The “Weekend Update” anchor’s show, which was sponsored by Carolina Productions, touched on everything from studying foreign language to the war in Afghanistan.
Students began lining up for the free performance more than an hour before Meyers was to start his set. The queue snaked awkwardly around the Koger Center’s handicapped parking lot and up the hill on the property. Free tickets were still available at the door, but most seats looked claimed by the time the lights went down.
Meyers had no opening act and only a very brief introduction, but it was obvious that everyone in attendance couldn’t wait for him to take the stage. As he casually stepped into the spotlight, the crowd erupted with thunderous applause and cheers that built up to a standing ovation once all the jokes were over.
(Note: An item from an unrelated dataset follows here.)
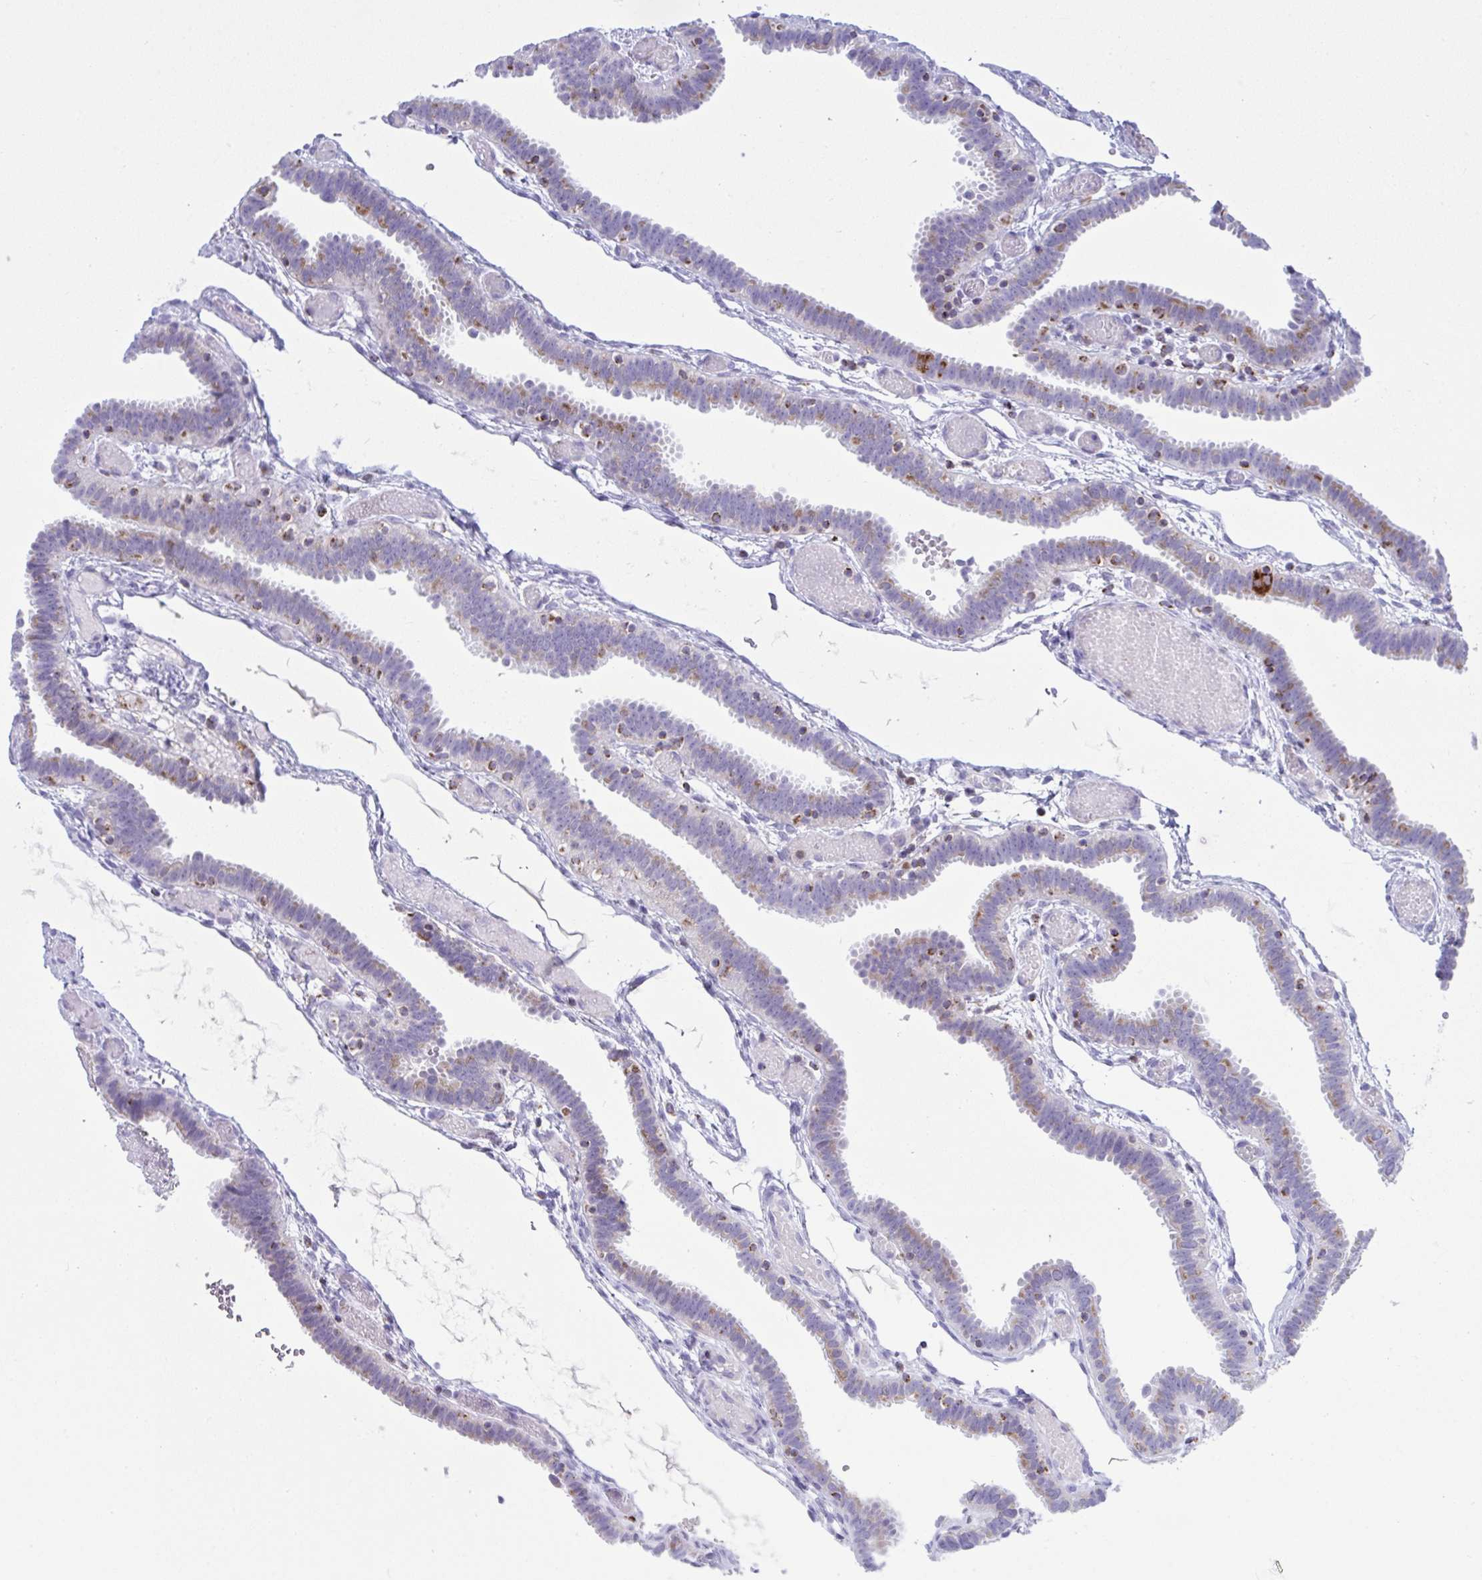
{"staining": {"intensity": "strong", "quantity": "<25%", "location": "cytoplasmic/membranous"}, "tissue": "fallopian tube", "cell_type": "Glandular cells", "image_type": "normal", "snomed": [{"axis": "morphology", "description": "Normal tissue, NOS"}, {"axis": "topography", "description": "Fallopian tube"}], "caption": "Immunohistochemistry (IHC) (DAB (3,3'-diaminobenzidine)) staining of unremarkable fallopian tube shows strong cytoplasmic/membranous protein positivity in approximately <25% of glandular cells.", "gene": "PLA2G12B", "patient": {"sex": "female", "age": 37}}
Meyers began his set with a playful jab at Clemson.
“I only do shows for winners,” he said.
Meyers went on to take a poll of who was in the audience, poking fun at each group of students. To the youngest kids on campus, Meyers said, “Freshmen still think they have to raise their hands.” He chided the seniors about the job market they are about to enter.
“Based on your enthusiasm, you have not recently checked in on the state of the economy,” he said.
The comedian said he can always tell when he’s on a college campus because “you can just smell the futon.” He went on to explain that the best dual purpose items come in small packages.
“If your pen is a laser, you’re James Bond,” he said. “If your car is your house, you’re homeless.”
Meyers lived in Amsterdam for two years after graduating college. He said people who have lived abroad always make a point to tell their friends how amazing it was there and how much life sucks in America by saying things like, “Oh, it’s really hard for me to drink American beer now” or “accidentally on purpose” saying foreign words.
“Shakespeare wanted us all to know that he used to live in Latin,” he said in reference to the line “Et tu, Brute?” in “Julius Caesar.”
As he does on “SNL,” Meyers got political, describing Greece’s financial troubles (“I’m pretty sure it’s a yogurt-based economy”) and why South Carolinians should vote for Mark Sanford (“All politicians are liars. You might as well vote for the s——iest liar,” he said. “That guy’s the best.”).
Meyers made a lot of jokes about living with his girlfriend, saying she always makes him sound lower than he is when describing how she’s made him a better person (The joke had her saying, “I lured him into my car with a Kit Kat” at one point). He has a problem with having too many towels (“I guess I’m in the palace of Versailles”) and said reading while on the toilet makes him more human (“Without the magazine, I’m a horse. At least with the magazine, I’m a centaur.”).
The funny man ended his set with a handful of “Weekend Update” jokes the censors didn’t let him tell on live television. They ranged from punny (A man without arms who stole a TV “would’ve paid, but he couldn’t reach his wallet.”) to overtly sexual (In a joke about lesbians kissing at an IHOP, the punchline was, “We’re upset, but it’s not going to stop us from eating out.”), and it was easy to see why most of them didn’t make the broadcasts.